There are some harsh realities that Sacramento Kings fans, players, coaches and front office personnel need to understand.
This is it.
This is the team you will watch. The team you will play for. The team you will coach and this the team that you will finish the season with.
There will be no trades. There will be no guidance. No stability, nor improvement. No mandates from above on who should play or who should sit. At 17-32, this is the team and staff that will ride out this year and there’s nothing that anyone can do about it.
What’s worse? It’s every man for himself.
That’s the way it works in a lame duck season. And trust me, this is a lame duck season of epic proportions. Whether the future is in Sacramento or Seattle, no one survives this mess.
Not the coaching staff and not the front office. And at least half these players will be employed by a new franchise next season.
It’s the way it goes. New ownership means new blood and new money coursing through the veins of this colossal train wreck. Money can buy a lot of things. Just how much will be tested because the laundry list is long.
But for now, there are still 33 games left in the Kings’ 2012-13 schedule. And they could all end like the game yesterday in New York.
In embarrassment.
While we would like to see this team pull together and be galvanized by the many outside distractions, that is not in the cards. It is about to get uglier. This is no longer a team, but a group of men auditioning for their next job and it doesn’t end with the guys on the roster.
If Keith Smart wants to earn another head coaching job, he will play the players that will help him win the most games.
There is no time left for grooming and no thought of a youth movement. Smart has been through this before. He ran a 10-game improvement with the Golden State Warriors in the 2010-11 season while trying to impress new owners Joe Lacob and Peter Guber. It wasn’t enough, but it still earned him a shot at the Kings’ job less than a year later.
So Jimmer Fredette fans beware. We will see plenty of Aaron Brooks, Francisco Garcia and John Salmons going down the stretch. It is the safest play for Smart, like it or not. He is more comfortable with veterans and that is where he will turn.
And the players? Let’s make a list of them that are looking for new deals and possibly new teams next season: Garcia (unrestricted free agent), Brooks (player option), James Johnson (restricted free agent), Tyreke Evans (RFA) and Tyler Honeycutt (RFA). That list doesn’t even include Isaiah Thomas (entering the final year of his rookie deal), DeMarcus Cousins (eligible for a monster extension) and Salmons (a major candidate for amnesty under a new ownership group).

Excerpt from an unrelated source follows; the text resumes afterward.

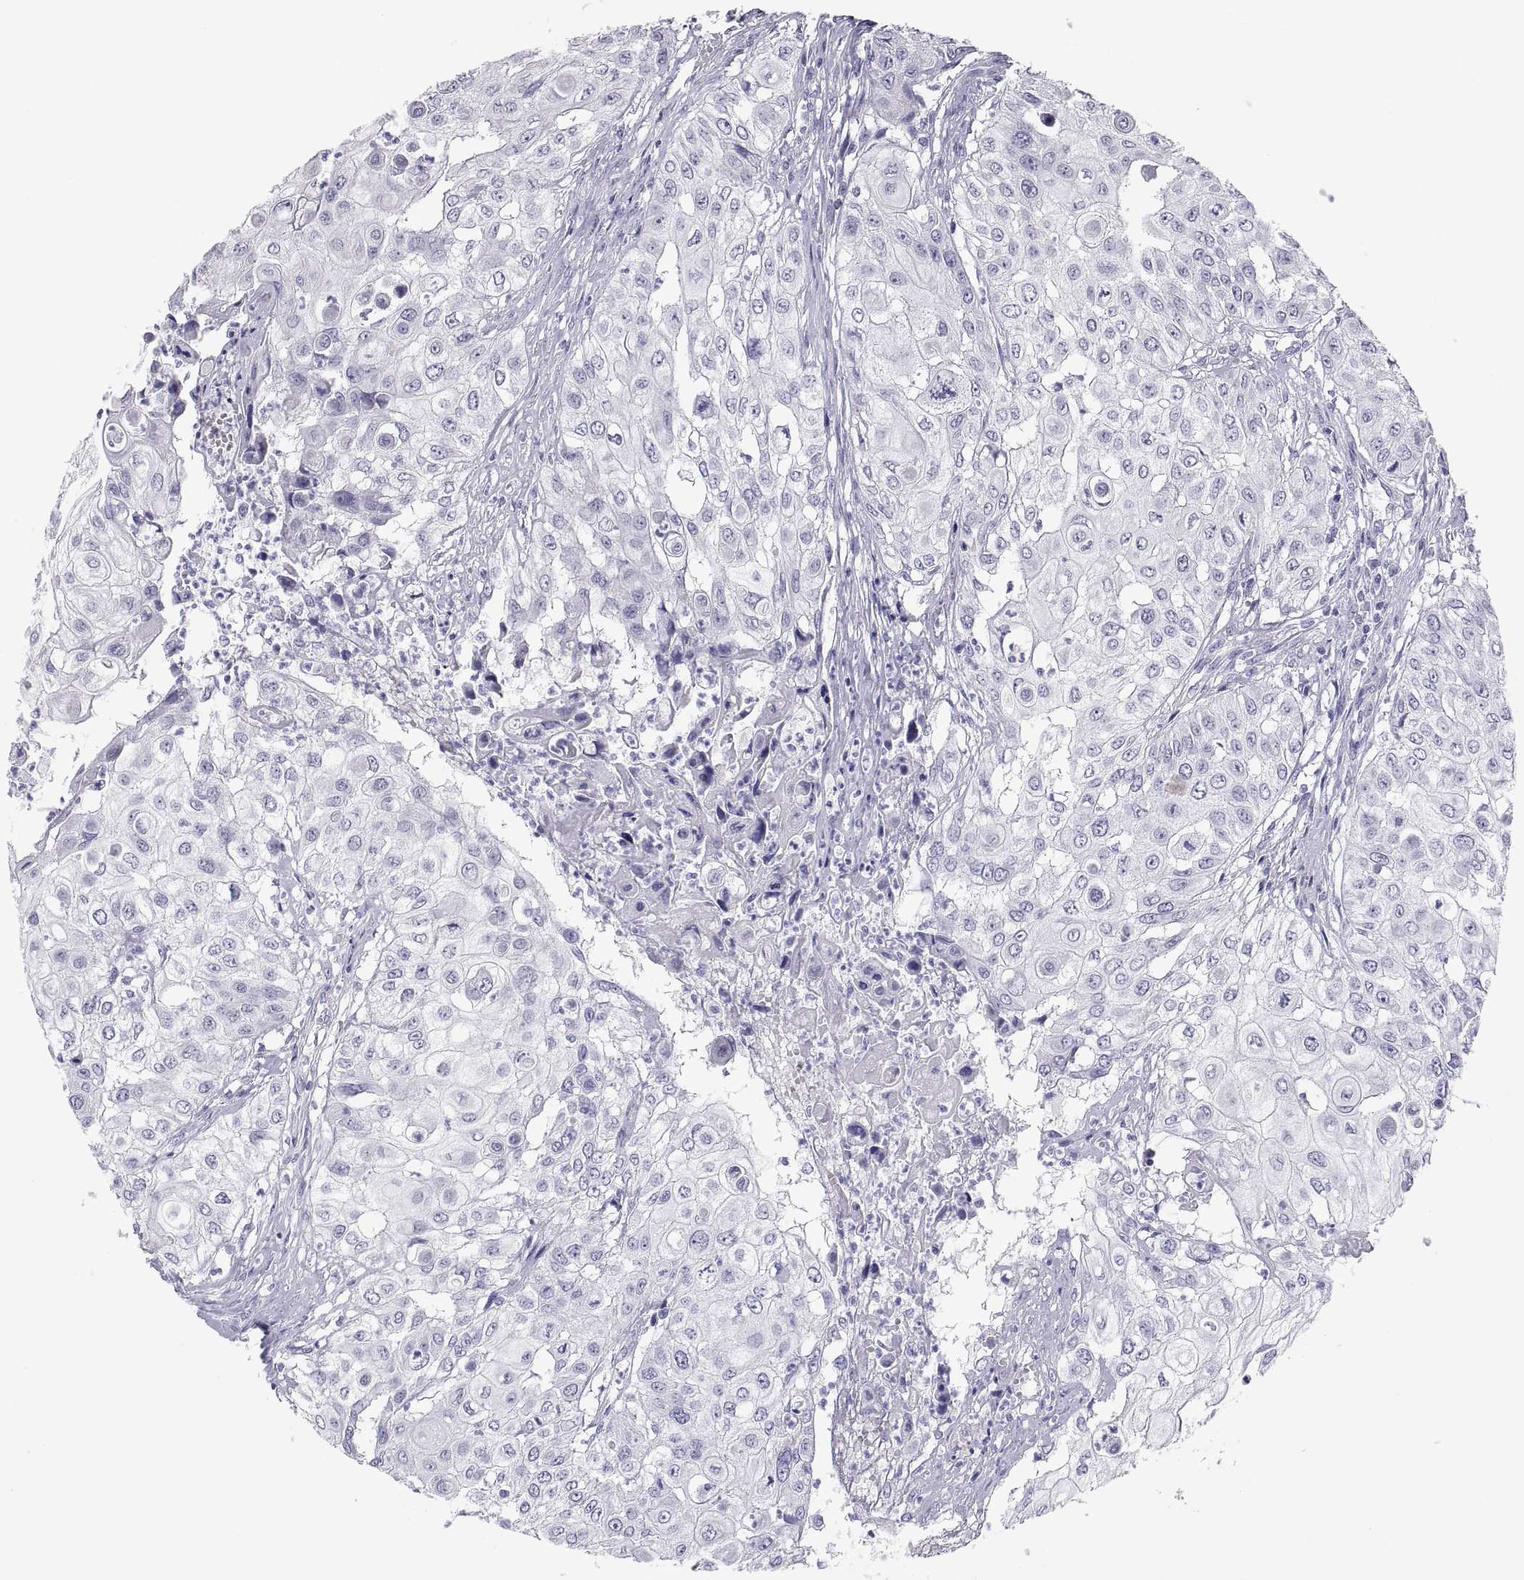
{"staining": {"intensity": "negative", "quantity": "none", "location": "none"}, "tissue": "urothelial cancer", "cell_type": "Tumor cells", "image_type": "cancer", "snomed": [{"axis": "morphology", "description": "Urothelial carcinoma, High grade"}, {"axis": "topography", "description": "Urinary bladder"}], "caption": "This is an immunohistochemistry photomicrograph of human high-grade urothelial carcinoma. There is no expression in tumor cells.", "gene": "FAM170A", "patient": {"sex": "female", "age": 79}}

What we are going to see is more of the same isolation, one-on-one basketball – only on steroids. Points equal dollars in the NBA and this is going to be a race to see who can score the most.
For the front office, this is the team that Geoff Petrie will go to his NBA grave with. He is as hamstrung as anyone in this situation and he has been for half a decade. However, there is no one to blame for his predicament but himself. He is the one who stayed in this situation, despite knowing who his bosses were.
Could you imagine being Petrie, owning the fifth pick in last summer’s NBA Draft and not getting a single top five selection to come in for a workout? And that was before the franchise went completely nuclear.
Would Petrie like to make a handful of trades? You bet he would. How painful must it have been to read Marc Stein report that the Memphis Grizzlies would have traded Rudy Gay for Evans?
It’s not happening. The Maloofs won’t let Petrie adjust this roster. Not now. It’s not their team to work with and the last thing they would do is put a $525-million deal in jeopardy.
So get ready for 33 games of forgettable basketball. Sure, the Kings may win some games, but don’t count on anything spectacular. This is about what is next for plenty of people.
While the world crumbles around them, expect survival instincts to take over. Expect hero mode and a major lack of accountability. It’s not an indictment on Smart, Petrie or the players. It is the reality of the 2012-13 Sacramento Kings. This is what happens when the ship is sinking.